The coalition is hoping to bring Stormy Daniels, the political iconoclast and adult entertainment star, to the state Capitol in February to publicize its protest of the Dynamex ruling. Daniels had agreed to stand with the dancers, but had to reschedule at the last minute.
In December, Assemblywoman Melissa Melendez, a Republican from Riverside County, introduced Assembly Bill 71, which would thwart the Dynamex ruling by establishing more flexible criteria for contract work. Assemblywoman Lorena Gonzalez, a Democrat from San Diego, has introduced AB 5, which would enshrine the decision into unambiguous state law.
Yet while it’s early in the legislative session, no bills have been introduced that would protect small businesses from the impacts of Dynamex while holding major corporations accountable for exploiting workers through misclassification.
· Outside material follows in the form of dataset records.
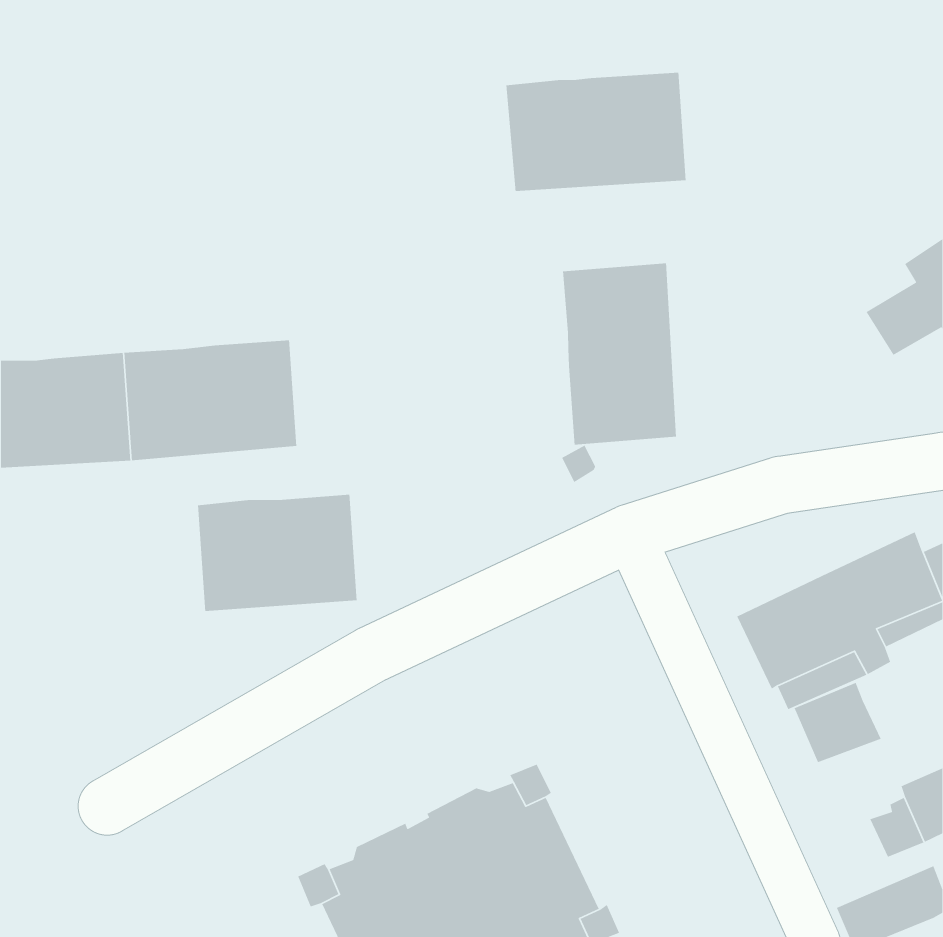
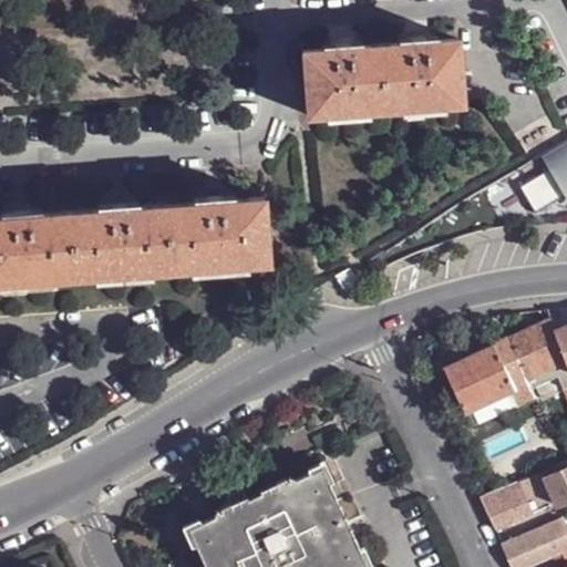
building: none -> [408,42,465,112]
building: [562,263,677,445] -> none
building: [197,494,358,612] -> [174,200,270,271]
building: [793,682,882,763] -> [480,484,533,533]

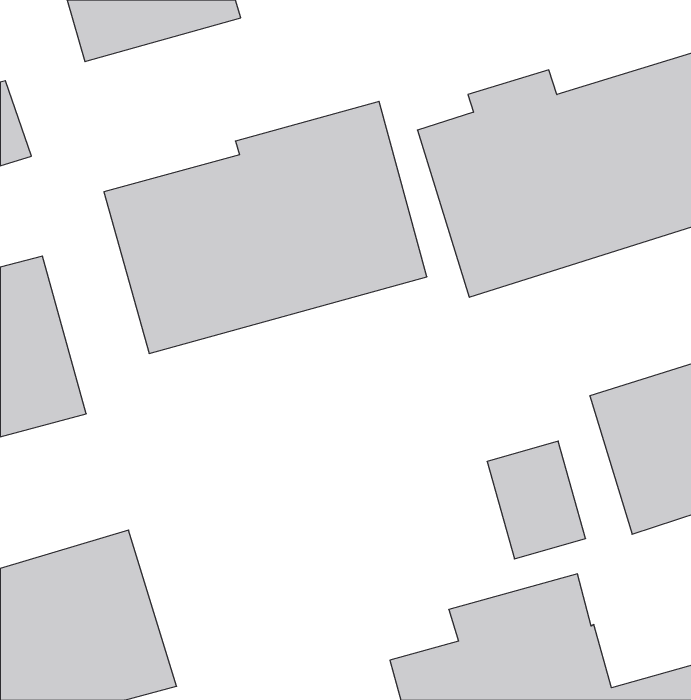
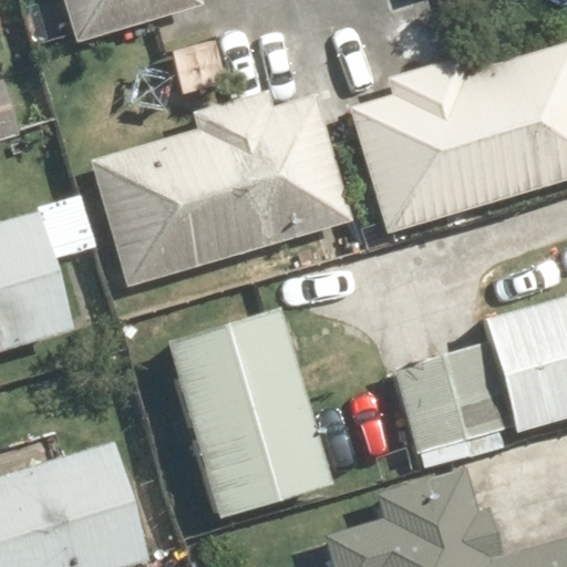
building: none -> [163,307,327,518]

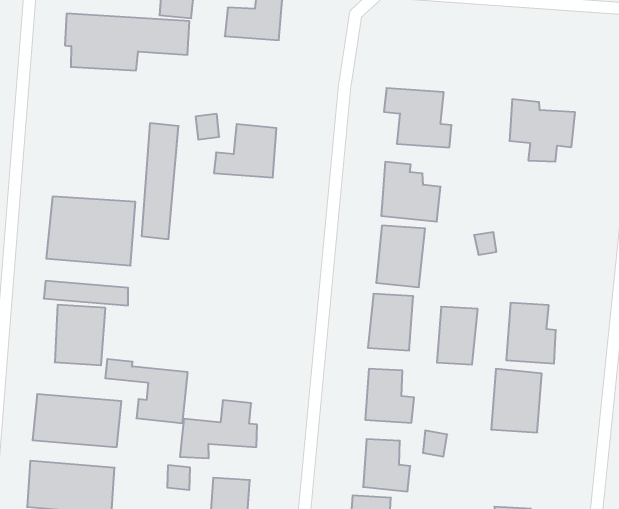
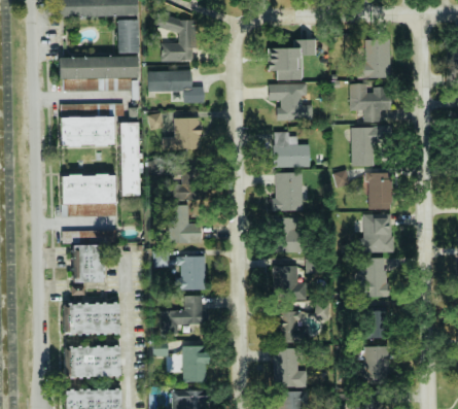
building: none -> [268,39,316,79]
building: none -> [361,38,391,78]
building: none -> [149,70,205,102]
building: none -> [60,116,114,145]
building: none -> [351,127,390,166]
building: none -> [176,165,207,200]
building: none -> [173,204,202,243]
building: [437,307,478,365] -> [368,172,392,209]
building: [105,359,188,423] -> [153,253,206,289]
building: none -> [367,308,388,338]

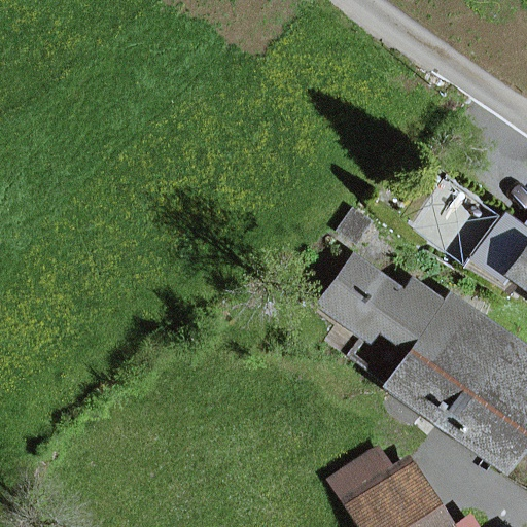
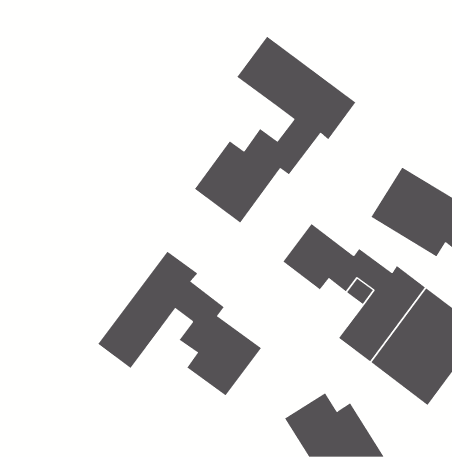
building: none -> [194,36,356,224]
building: none -> [97,251,262,396]

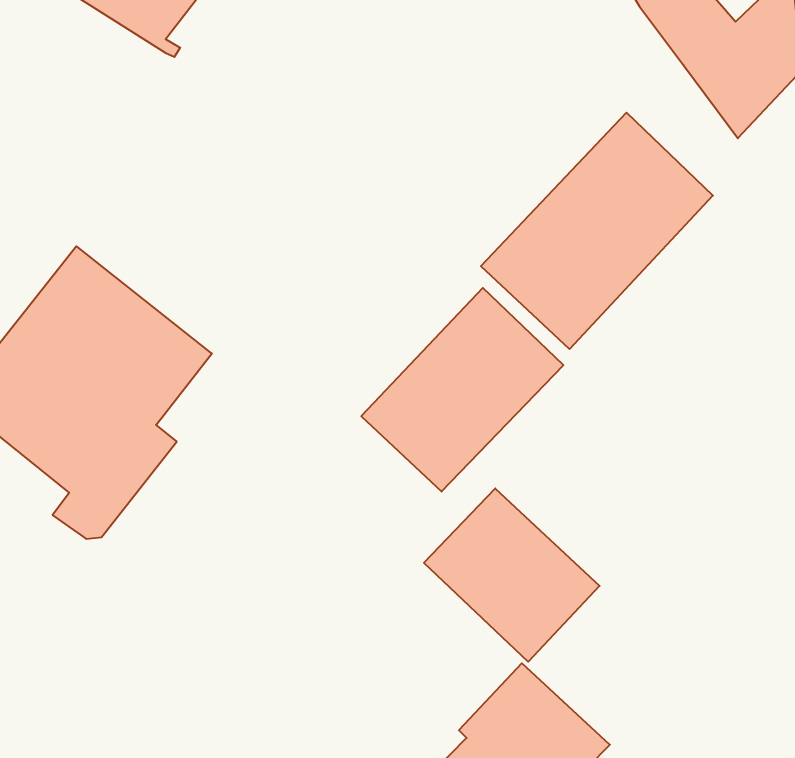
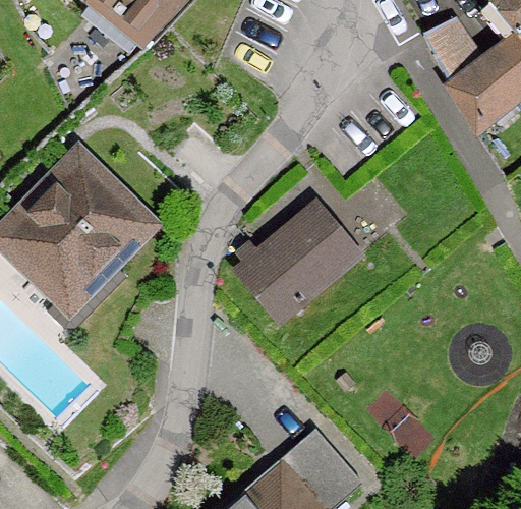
building: [481,113,713,349] -> none
building: [424,488,600,662] -> none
That type of protection was built into Proposition C, the San Francisco ballot measure approved in November to raise $300 million a year to help the homeless through a 0.5 percent tax increase that only applies to businesses with more than $50 million in annual revenues.
Labor attorneys say such “carve-outs” will only work in the gig economy, however, if there’s a way to prevent large corporations from gaming the rules by setting up smaller, intermediate shell businesses.
Battles around labor independence are playing out on the national front, too. An element of the Workplace Democracy Act that U.S. Senator Bernie Sanders introduced in May 2018 would essentially make federal law for contract workers follow the Dynamex ruling.
For labor experts, there are too many legal developments happening to know where the chips will fall. “There’s just a lot to be watching right now,” Bifulco said. “But if we continue in this direction, it really could be the death of all freelance work.”